カイゼンせよ、さらばアッラーは慈悲を与えられん
「カイゼン」とは、日本のストラテジーであり、二つの言葉から成っている。「カイ」は変革を意味し、「ゼン」は「より良く」を意味し、あわせると「カイゼン」、つまり継続的改良となる。
これが世に現れたのは1984年、日本のエキスパート今井正明によってで、この時かれは、人生のターニングポイントの一つにいた。この理論は、次の考えの上に立っている。「小さな一歩が人生を変えることができる」。例えばこうだ。何かの習慣、例えば喫煙をやめようという時、この決定は断固たるもので、この習慣に人を結びつけるすべてを遠ざけることを課すものだろう。これを成功させられる人はいるが、ほとんどの人は失敗する。なぜなら、突発的な情熱は、時と共に衰えていくからだ。
カイゼンは、それまでの考えをきっぱりと拒む。なぜならそれは、「僅かな少しずつの変革」だからだ。このことは同じ例から理解することができる。

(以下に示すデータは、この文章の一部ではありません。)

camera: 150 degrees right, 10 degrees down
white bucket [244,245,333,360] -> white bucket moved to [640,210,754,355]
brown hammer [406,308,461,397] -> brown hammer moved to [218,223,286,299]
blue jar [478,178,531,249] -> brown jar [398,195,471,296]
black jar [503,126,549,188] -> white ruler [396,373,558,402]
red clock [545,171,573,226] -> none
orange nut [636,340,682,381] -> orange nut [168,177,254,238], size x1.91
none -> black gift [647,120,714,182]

何らかの習慣、例えば喫煙をやめようとする場合、我々は、この決定に十分な時間を与えなければならない。もし煙草を一箱吸っているなら、翌日には一本だけ減らし、また次の日には二本減らし、という具合だ。
変革が段階的であれば、継続の機会はより強力になる。
つまり、
活動またはプロセス = 有益な作業 + 無益な作業
カイゼン = 有益な作業 - 無益な作業
ということだ。
カイゼンは「二つの言葉」ではなく「二つの文字」なのですが、そこを説明し出すと大変なので、「言葉」と言っているのでしょう。
わたしは、この手の「経営哲学」的な話が大嫌いなので、カイゼンについてもその単語を耳にした程度しか知識がないのですが、「ちょっとずつやるのが大切よ」な話は、イスラームの文脈で何度も聞いています。
التدرج في العبادة(信仰における段階性)と言い、「何でも一遍に完璧にしようとするのはいけない、ちょっとずつ良くしていくのが一番良い」という意味で、多分ハディースかクルアーンのアーヤに参照先があるはずなのですが、具体的には覚えていません。すいません。
この記事で面白いのはタイトルで、「カイゼン」から作ったكيزنという造語の動詞を、「カイゼンせよ」と複数への命令形に活用させています(タカイジヌー)。kaizenがアラビア語に定着する日も来るのでしょうか。